> [AIM OF THE EXERCISE]:
Copy out all lines in the data below containing the string "shows".

Dataset entries
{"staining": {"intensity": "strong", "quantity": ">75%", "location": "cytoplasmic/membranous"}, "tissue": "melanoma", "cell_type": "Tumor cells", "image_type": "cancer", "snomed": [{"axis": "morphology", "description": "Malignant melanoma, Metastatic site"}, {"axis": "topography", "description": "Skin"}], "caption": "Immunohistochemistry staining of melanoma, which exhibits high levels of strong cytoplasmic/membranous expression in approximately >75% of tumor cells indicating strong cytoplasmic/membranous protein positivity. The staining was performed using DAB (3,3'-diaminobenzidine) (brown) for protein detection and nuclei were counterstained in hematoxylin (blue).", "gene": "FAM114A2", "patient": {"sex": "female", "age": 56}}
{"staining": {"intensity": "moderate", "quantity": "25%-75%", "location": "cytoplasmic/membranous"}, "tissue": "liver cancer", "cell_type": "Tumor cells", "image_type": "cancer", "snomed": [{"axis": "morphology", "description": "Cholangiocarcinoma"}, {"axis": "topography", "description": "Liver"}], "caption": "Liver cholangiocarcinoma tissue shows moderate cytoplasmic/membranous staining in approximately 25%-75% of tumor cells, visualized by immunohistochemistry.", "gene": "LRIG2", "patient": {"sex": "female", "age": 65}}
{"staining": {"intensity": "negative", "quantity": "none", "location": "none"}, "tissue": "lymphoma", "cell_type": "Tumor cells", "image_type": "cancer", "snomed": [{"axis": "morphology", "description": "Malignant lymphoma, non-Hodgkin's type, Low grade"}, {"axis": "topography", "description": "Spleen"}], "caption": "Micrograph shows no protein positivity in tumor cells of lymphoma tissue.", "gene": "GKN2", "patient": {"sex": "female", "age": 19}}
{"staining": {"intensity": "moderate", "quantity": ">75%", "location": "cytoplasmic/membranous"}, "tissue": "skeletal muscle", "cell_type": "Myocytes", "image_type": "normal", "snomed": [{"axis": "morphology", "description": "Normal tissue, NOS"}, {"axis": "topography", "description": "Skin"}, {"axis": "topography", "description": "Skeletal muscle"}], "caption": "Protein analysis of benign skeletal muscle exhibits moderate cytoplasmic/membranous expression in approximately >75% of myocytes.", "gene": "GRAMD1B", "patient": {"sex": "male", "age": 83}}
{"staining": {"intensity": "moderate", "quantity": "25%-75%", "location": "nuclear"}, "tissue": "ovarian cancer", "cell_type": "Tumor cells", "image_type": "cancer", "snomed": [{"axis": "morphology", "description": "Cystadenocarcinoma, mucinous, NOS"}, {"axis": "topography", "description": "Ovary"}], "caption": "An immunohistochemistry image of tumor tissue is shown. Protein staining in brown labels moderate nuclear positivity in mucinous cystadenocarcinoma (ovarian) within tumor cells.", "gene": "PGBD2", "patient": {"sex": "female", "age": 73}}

> [TASK OUTPUT]:
{"staining": {"intensity": "moderate", "quantity": "25%-75%", "location": "cytoplasmic/membranous"}, "tissue": "liver cancer", "cell_type": "Tumor cells", "image_type": "cancer", "snomed": [{"axis": "morphology", "description": "Cholangiocarcinoma"}, {"axis": "topography", "description": "Liver"}], "caption": "Liver cholangiocarcinoma tissue shows moderate cytoplasmic/membranous staining in approximately 25%-75% of tumor cells, visualized by immunohistochemistry.", "gene": "LRIG2", "patient": {"sex": "female", "age": 65}}
{"staining": {"intensity": "negative", "quantity": "none", "location": "none"}, "tissue": "lymphoma", "cell_type": "Tumor cells", "image_type": "cancer", "snomed": [{"axis": "morphology", "description": "Malignant lymphoma, non-Hodgkin's type, Low grade"}, {"axis": "topography", "description": "Spleen"}], "caption": "Micrograph shows no protein positivity in tumor cells of lymphoma tissue.", "gene": "GKN2", "patient": {"sex": "female", "age": 19}}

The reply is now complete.